** Work task **
Write out all of the lines below, exactly and completely.

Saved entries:
◆ ◆ ◆ ◆ ◆

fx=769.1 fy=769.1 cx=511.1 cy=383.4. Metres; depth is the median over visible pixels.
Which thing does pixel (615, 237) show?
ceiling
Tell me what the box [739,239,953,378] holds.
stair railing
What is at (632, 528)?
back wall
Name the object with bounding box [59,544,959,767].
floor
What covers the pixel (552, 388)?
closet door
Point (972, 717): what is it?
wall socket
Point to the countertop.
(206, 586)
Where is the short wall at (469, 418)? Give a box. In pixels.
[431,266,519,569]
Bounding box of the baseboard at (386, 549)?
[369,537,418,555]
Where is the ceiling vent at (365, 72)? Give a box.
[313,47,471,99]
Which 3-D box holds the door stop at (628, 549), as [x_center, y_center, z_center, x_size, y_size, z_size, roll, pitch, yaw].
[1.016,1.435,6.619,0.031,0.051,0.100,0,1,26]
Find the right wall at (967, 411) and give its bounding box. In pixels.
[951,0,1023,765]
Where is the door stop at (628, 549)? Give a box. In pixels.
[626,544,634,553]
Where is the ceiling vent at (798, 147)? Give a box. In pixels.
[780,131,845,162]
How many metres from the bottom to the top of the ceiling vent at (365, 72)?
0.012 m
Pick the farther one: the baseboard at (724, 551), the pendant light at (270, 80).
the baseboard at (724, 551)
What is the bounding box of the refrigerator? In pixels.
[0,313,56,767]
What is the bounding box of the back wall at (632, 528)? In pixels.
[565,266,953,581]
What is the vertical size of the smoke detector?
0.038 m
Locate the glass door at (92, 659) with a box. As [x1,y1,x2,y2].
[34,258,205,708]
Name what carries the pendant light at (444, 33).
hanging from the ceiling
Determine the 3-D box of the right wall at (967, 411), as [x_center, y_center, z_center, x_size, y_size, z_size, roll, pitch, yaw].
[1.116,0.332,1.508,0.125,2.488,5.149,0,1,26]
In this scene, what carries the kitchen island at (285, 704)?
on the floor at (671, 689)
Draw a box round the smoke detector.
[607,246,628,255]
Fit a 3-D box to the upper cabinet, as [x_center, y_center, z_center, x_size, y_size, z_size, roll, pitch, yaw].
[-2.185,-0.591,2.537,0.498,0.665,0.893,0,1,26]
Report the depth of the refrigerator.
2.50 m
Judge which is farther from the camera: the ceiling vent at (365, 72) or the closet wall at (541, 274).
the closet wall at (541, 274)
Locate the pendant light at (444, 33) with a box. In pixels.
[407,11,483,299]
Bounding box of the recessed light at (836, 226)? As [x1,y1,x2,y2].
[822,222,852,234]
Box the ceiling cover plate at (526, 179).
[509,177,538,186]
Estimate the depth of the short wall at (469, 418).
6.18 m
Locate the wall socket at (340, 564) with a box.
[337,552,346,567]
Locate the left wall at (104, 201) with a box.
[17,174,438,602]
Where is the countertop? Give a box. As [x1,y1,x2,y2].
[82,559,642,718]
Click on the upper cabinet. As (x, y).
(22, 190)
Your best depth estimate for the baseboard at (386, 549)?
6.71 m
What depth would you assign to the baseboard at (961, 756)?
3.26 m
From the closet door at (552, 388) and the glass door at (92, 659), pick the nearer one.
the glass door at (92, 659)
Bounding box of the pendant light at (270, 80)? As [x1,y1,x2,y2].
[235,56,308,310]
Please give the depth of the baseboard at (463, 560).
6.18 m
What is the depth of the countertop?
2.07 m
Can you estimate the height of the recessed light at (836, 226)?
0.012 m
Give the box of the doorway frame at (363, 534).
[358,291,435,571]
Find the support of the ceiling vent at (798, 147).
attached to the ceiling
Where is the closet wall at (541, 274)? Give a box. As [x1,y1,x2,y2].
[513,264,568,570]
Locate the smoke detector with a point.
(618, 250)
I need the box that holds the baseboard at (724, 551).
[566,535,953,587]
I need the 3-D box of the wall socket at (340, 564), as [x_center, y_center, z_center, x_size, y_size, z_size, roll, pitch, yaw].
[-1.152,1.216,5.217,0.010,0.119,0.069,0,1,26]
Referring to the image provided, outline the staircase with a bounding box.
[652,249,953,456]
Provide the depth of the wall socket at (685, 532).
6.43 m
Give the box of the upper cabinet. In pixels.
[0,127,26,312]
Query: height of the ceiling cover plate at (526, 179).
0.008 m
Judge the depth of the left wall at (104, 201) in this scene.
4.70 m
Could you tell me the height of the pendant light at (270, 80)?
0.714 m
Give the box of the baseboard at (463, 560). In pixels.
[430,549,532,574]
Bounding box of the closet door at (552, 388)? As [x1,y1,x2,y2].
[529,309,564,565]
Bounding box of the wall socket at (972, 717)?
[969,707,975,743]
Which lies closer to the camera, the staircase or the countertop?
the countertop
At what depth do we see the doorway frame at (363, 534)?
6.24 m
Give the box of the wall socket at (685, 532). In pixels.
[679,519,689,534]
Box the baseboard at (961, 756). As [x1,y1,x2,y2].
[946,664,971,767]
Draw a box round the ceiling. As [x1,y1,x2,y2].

◆ ◆ ◆ ◆ ◆

** Solution to this task **
fx=769.1 fy=769.1 cx=511.1 cy=383.4. Metres; depth is the median over visible pixels.
Which thing does pixel (615, 237) show?
ceiling
Tell me what the box [739,239,953,378] holds.
stair railing
What is at (632, 528)?
back wall
Name the object with bounding box [59,544,959,767].
floor
What covers the pixel (552, 388)?
closet door
Point (972, 717): what is it?
wall socket
Point to the countertop.
(206, 586)
Where is the short wall at (469, 418)? Give a box. In pixels.
[431,266,519,569]
Bounding box of the baseboard at (386, 549)?
[369,537,418,555]
Where is the ceiling vent at (365, 72)? Give a box.
[313,47,471,99]
Which 3-D box holds the door stop at (628, 549), as [x_center, y_center, z_center, x_size, y_size, z_size, roll, pitch, yaw].
[1.016,1.435,6.619,0.031,0.051,0.100,0,1,26]
Find the right wall at (967, 411) and give its bounding box. In pixels.
[951,0,1023,765]
Where is the door stop at (628, 549)? Give a box. In pixels.
[626,544,634,553]
Where is the ceiling vent at (798, 147)? Give a box. In pixels.
[780,131,845,162]
How many metres from the bottom to the top of the ceiling vent at (365, 72)?
0.012 m
Pick the farther one: the baseboard at (724, 551), the pendant light at (270, 80).
the baseboard at (724, 551)
What is the bounding box of the refrigerator? In pixels.
[0,313,56,767]
What is the bounding box of the back wall at (632, 528)? In pixels.
[565,266,953,581]
What is the vertical size of the smoke detector?
0.038 m
Locate the glass door at (92, 659) with a box. As [x1,y1,x2,y2].
[34,258,205,708]
Name what carries the pendant light at (444, 33).
hanging from the ceiling
Determine the 3-D box of the right wall at (967, 411), as [x_center, y_center, z_center, x_size, y_size, z_size, roll, pitch, yaw].
[1.116,0.332,1.508,0.125,2.488,5.149,0,1,26]
In this scene, what carries the kitchen island at (285, 704)?
on the floor at (671, 689)
Draw a box round the smoke detector.
[607,246,628,255]
Fit a 3-D box to the upper cabinet, as [x_center, y_center, z_center, x_size, y_size, z_size, roll, pitch, yaw].
[-2.185,-0.591,2.537,0.498,0.665,0.893,0,1,26]
Report the depth of the refrigerator.
2.50 m
Judge which is farther from the camera: the ceiling vent at (365, 72) or the closet wall at (541, 274).
the closet wall at (541, 274)
Locate the pendant light at (444, 33) with a box. In pixels.
[407,11,483,299]
Bounding box of the recessed light at (836, 226)? As [x1,y1,x2,y2].
[822,222,852,234]
Box the ceiling cover plate at (526, 179).
[509,177,538,186]
Estimate the depth of the short wall at (469, 418).
6.18 m
Locate the wall socket at (340, 564) with a box.
[337,552,346,567]
Locate the left wall at (104, 201) with a box.
[17,174,438,602]
Where is the countertop? Give a box. As [x1,y1,x2,y2].
[82,559,642,718]
Click on the upper cabinet. As (x, y).
(22, 190)
Your best depth estimate for the baseboard at (386, 549)?
6.71 m
What depth would you assign to the baseboard at (961, 756)?
3.26 m
From the closet door at (552, 388) and the glass door at (92, 659), pick the nearer one.
the glass door at (92, 659)
Bounding box of the pendant light at (270, 80)? As [x1,y1,x2,y2].
[235,56,308,310]
Please give the depth of the baseboard at (463, 560).
6.18 m
What is the depth of the countertop?
2.07 m
Can you estimate the height of the recessed light at (836, 226)?
0.012 m
Give the box of the doorway frame at (363, 534).
[358,291,435,571]
Find the support of the ceiling vent at (798, 147).
attached to the ceiling
Where is the closet wall at (541, 274)? Give a box. As [x1,y1,x2,y2].
[513,264,568,570]
Locate the smoke detector with a point.
(618, 250)
I need the box that holds the baseboard at (724, 551).
[566,535,953,587]
I need the 3-D box of the wall socket at (340, 564), as [x_center, y_center, z_center, x_size, y_size, z_size, roll, pitch, yaw].
[-1.152,1.216,5.217,0.010,0.119,0.069,0,1,26]
Referring to the image provided, outline the staircase with a bounding box.
[652,249,953,456]
Provide the depth of the wall socket at (685, 532).
6.43 m
Give the box of the upper cabinet. In pixels.
[0,127,26,312]
Query: height of the ceiling cover plate at (526, 179).
0.008 m
Judge the depth of the left wall at (104, 201) in this scene.
4.70 m
Could you tell me the height of the pendant light at (270, 80)?
0.714 m
Give the box of the baseboard at (463, 560). In pixels.
[430,549,532,574]
Bounding box of the closet door at (552, 388)? As [x1,y1,x2,y2].
[529,309,564,565]
Bounding box of the wall socket at (972, 717)?
[969,707,975,743]
Which lies closer to the camera, the staircase or the countertop?
the countertop
At what depth do we see the doorway frame at (363, 534)?
6.24 m
Give the box of the wall socket at (685, 532). In pixels.
[679,519,689,534]
Box the baseboard at (961, 756). As [x1,y1,x2,y2].
[946,664,971,767]
Draw a box round the ceiling. As [x1,y1,x2,y2].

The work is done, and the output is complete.